## To-do item
Check each line of the listing for the string "robot". Copy those where it appears.

## Supplied entries

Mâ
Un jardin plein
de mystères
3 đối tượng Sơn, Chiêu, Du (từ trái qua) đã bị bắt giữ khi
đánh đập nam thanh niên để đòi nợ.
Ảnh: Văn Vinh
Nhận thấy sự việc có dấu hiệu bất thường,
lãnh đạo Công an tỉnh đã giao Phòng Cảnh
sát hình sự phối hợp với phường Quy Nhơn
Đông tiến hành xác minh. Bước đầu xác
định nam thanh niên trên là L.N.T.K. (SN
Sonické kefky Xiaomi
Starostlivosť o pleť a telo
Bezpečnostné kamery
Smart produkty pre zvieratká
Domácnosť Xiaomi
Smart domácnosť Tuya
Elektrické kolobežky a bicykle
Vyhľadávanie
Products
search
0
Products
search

---

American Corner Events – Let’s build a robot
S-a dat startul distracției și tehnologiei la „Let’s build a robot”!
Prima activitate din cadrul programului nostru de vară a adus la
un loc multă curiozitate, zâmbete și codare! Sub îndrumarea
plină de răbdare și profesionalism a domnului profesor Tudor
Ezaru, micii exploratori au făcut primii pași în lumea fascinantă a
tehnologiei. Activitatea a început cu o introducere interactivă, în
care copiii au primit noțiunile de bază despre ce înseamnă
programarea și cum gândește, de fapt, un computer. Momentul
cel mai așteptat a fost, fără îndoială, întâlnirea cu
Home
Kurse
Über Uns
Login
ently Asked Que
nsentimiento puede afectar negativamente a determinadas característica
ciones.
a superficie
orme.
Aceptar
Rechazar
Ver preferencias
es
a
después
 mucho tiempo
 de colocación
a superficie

## Result below
American Corner Events – Let’s build a robot
S-a dat startul distracției și tehnologiei la „Let’s build a robot”!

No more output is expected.